Wednesday, June 26, 2013

YouTube Copyright Explained By Puppets

Copyright can be confusing, especially when it comes to YouTube. Most people who post videos use someone else's music, which they usually don't own or pay for, and are later surprised when they're presented with a takedown notice. That's not the end of it though, as copyright has a number of additional aspects to it that attempts to make it easy for all parties to come away satisfied.

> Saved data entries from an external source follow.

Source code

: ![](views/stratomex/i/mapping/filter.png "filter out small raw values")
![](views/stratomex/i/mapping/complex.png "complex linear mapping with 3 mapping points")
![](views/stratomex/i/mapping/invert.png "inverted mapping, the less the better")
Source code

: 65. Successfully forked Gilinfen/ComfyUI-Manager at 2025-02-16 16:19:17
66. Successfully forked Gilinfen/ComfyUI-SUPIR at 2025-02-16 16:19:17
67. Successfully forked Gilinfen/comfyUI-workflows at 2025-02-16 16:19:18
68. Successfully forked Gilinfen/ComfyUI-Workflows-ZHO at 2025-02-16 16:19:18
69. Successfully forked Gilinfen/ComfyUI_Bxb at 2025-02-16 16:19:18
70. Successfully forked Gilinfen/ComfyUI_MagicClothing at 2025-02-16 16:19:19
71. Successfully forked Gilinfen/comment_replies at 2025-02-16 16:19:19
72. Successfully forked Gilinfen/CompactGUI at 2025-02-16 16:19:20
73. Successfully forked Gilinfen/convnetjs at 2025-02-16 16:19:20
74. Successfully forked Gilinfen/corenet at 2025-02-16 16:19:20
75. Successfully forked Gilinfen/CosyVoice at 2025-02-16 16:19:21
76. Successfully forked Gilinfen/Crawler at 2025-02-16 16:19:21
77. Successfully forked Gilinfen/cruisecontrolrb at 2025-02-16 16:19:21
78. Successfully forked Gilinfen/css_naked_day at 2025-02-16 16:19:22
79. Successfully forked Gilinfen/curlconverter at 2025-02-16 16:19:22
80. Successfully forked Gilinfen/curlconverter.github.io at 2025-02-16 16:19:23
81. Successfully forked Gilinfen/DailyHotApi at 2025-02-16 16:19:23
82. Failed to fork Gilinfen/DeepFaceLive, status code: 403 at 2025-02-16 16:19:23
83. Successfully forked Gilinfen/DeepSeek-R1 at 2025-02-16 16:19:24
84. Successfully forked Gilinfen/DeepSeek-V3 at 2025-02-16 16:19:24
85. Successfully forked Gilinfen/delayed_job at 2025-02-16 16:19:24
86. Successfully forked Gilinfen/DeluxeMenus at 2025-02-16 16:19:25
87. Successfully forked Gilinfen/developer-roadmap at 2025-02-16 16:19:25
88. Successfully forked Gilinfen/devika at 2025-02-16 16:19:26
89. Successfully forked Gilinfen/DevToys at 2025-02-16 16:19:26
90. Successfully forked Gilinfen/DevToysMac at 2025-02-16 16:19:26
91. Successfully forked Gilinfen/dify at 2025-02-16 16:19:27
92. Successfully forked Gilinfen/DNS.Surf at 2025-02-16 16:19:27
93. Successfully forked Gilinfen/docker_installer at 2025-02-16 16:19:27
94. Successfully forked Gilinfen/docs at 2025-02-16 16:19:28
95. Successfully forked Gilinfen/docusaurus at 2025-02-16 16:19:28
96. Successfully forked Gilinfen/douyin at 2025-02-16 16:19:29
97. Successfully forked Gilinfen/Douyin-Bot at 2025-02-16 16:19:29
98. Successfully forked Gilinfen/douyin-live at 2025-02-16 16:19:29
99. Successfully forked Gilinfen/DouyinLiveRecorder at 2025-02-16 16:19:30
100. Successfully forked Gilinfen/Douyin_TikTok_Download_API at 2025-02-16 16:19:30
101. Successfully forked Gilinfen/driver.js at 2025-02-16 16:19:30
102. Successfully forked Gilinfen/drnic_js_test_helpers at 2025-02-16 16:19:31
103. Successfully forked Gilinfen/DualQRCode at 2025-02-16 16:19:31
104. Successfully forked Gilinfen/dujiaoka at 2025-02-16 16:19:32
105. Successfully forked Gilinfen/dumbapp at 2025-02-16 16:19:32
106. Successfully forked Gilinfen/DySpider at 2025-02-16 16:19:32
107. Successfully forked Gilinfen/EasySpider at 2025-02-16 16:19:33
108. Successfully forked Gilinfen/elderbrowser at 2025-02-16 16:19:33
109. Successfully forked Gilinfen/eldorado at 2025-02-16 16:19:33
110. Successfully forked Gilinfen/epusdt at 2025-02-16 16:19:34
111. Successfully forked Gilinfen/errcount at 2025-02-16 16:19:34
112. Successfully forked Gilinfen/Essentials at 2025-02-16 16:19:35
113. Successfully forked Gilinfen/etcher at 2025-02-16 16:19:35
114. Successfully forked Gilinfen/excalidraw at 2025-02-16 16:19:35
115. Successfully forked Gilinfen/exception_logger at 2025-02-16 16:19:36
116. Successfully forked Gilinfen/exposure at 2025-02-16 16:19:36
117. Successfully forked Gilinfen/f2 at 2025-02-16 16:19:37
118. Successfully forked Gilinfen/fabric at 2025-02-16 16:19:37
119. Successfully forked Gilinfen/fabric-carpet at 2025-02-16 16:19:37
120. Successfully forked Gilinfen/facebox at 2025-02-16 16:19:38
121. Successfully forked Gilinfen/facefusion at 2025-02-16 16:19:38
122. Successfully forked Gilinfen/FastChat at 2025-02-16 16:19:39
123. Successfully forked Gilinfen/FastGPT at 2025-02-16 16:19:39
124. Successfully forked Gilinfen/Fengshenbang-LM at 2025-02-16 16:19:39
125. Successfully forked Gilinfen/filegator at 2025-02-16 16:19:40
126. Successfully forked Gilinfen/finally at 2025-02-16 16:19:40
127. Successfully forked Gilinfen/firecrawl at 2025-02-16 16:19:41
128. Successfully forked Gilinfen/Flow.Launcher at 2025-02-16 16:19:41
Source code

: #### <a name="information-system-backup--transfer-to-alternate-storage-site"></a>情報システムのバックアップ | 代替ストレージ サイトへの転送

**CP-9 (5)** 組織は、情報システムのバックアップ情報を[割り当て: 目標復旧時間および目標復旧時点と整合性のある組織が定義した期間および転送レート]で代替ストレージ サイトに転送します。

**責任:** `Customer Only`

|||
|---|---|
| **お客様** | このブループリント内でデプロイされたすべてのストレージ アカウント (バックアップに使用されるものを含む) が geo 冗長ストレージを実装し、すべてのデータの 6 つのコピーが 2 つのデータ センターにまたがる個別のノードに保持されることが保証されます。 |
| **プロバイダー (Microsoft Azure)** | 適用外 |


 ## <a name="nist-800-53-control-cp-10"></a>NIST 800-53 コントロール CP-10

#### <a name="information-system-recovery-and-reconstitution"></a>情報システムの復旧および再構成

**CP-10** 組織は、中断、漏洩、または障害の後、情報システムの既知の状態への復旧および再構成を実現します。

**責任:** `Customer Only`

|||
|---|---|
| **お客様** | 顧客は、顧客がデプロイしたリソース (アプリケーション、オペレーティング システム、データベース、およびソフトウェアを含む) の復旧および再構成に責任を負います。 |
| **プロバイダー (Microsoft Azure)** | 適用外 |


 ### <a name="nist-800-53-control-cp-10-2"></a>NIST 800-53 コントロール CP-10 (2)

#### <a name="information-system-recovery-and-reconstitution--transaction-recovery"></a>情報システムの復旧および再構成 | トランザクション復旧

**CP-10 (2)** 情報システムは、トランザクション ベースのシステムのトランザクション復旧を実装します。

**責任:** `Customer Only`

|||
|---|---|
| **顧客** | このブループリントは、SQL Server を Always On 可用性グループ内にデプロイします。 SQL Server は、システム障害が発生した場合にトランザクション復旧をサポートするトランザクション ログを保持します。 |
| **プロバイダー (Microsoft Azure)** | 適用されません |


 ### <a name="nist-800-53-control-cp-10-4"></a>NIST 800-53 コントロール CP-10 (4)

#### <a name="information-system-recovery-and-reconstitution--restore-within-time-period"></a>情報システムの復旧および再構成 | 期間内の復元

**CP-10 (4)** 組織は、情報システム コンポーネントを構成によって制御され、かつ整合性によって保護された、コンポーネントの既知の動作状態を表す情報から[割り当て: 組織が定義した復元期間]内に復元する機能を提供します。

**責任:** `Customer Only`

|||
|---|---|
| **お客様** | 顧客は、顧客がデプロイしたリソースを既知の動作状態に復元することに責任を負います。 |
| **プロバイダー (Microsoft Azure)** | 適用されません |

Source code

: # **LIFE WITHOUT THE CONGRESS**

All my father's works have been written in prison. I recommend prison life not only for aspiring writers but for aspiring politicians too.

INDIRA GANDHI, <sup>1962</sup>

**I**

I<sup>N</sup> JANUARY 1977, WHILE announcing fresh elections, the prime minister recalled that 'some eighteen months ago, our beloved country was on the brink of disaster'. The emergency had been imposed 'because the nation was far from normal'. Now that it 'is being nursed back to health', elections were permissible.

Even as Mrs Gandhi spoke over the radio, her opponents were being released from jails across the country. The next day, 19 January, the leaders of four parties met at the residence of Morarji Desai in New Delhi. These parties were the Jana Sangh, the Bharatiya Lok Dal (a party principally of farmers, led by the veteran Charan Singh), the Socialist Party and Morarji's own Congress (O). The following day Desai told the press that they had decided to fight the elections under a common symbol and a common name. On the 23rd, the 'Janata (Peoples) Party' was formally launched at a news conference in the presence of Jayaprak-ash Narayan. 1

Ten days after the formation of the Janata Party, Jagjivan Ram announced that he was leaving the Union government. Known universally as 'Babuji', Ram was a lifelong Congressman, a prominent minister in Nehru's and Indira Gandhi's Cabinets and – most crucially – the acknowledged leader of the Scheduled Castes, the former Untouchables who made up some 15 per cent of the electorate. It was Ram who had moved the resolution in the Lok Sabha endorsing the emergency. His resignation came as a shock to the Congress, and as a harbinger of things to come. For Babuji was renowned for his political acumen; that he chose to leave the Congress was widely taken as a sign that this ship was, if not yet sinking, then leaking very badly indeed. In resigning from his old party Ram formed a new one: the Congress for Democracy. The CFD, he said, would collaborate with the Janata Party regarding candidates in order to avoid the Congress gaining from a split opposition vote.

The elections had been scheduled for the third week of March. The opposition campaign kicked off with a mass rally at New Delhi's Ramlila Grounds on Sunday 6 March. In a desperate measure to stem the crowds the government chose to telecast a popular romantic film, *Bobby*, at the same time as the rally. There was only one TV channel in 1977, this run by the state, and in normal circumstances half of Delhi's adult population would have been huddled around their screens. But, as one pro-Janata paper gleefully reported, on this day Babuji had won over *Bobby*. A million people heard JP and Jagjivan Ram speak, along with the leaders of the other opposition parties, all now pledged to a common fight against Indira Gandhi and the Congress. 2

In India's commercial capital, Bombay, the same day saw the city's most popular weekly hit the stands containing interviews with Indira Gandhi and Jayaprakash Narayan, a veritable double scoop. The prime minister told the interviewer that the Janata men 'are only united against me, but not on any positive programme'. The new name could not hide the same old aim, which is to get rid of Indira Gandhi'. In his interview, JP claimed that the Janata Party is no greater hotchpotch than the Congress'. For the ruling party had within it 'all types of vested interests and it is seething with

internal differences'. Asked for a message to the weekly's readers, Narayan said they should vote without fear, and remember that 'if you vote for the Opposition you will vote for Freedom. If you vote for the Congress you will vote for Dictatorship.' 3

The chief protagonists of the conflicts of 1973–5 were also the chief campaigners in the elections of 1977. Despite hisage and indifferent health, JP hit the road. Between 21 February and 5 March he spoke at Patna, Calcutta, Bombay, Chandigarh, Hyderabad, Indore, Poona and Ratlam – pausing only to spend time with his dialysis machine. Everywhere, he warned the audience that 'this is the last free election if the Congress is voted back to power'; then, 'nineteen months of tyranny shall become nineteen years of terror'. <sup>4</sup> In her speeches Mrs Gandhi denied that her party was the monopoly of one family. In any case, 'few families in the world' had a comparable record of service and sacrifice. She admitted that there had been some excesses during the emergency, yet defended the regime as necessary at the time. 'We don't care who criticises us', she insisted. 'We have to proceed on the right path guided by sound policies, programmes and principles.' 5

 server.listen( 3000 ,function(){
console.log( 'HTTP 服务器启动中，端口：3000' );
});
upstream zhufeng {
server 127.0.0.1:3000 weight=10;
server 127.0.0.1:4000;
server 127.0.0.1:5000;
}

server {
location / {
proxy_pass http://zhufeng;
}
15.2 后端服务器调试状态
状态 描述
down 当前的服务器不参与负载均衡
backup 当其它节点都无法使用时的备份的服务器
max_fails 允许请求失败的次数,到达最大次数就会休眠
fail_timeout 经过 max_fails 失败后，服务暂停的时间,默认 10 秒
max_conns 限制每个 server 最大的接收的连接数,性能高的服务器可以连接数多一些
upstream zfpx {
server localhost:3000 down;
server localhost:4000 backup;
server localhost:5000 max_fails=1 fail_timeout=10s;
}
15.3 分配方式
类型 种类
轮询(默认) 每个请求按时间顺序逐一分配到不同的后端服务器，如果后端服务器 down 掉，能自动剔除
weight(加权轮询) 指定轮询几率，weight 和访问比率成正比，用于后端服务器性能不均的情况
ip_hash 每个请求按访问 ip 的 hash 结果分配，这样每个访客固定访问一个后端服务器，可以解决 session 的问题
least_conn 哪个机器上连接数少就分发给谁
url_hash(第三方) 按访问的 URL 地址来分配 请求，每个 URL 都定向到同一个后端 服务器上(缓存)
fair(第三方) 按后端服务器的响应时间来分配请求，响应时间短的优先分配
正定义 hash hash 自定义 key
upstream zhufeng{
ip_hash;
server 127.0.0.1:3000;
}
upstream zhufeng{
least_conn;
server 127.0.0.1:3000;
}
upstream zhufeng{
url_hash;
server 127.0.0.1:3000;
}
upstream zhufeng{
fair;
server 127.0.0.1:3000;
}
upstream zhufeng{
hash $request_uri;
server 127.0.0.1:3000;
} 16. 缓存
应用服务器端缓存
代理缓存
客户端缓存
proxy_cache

Here's a set of copyright rules for YouTube courtesy of reelseo that also has some great links to more detail, if needed. Below that is a movie by Glove And Boots that attempts to simplify the rules with a bit of humor.

Here's the set of rules:
  • If you upload original content on YouTube, you're protected by copyright.  If you upload another creator's content, they're protected by copyright.
  • If your original content is stolen by someone else, YouTube has a takedown notice policy.  All you have to do is send a copyright infringement notice.
  • ContentID is triggered automatically when you upload content that has audio or video that has been claimed by another copyright owner.  So while the video is processing, ContentID is already working on the video to make sure it's completely original content.
  • In some cases, the uploader has paid money for the rights to show copyrighted content, and in that case, people can file a dispute.  The process can start straight from your YouTube Video Manager.
  • There are two ways a video can be removed or blocked: the takedown notice and the ContentID match.  To see the difference between the two, click here.
  • Sometimes, though, the takedown notice is in error, or malicious.  In that case, you can use a counter takedown notice.  Under Fair Use, you are commenting, remixing, or criticizing (and a few other "ings") copyrighted content.
Thanks, Glove & Boots, for making this boring topic fun to watch!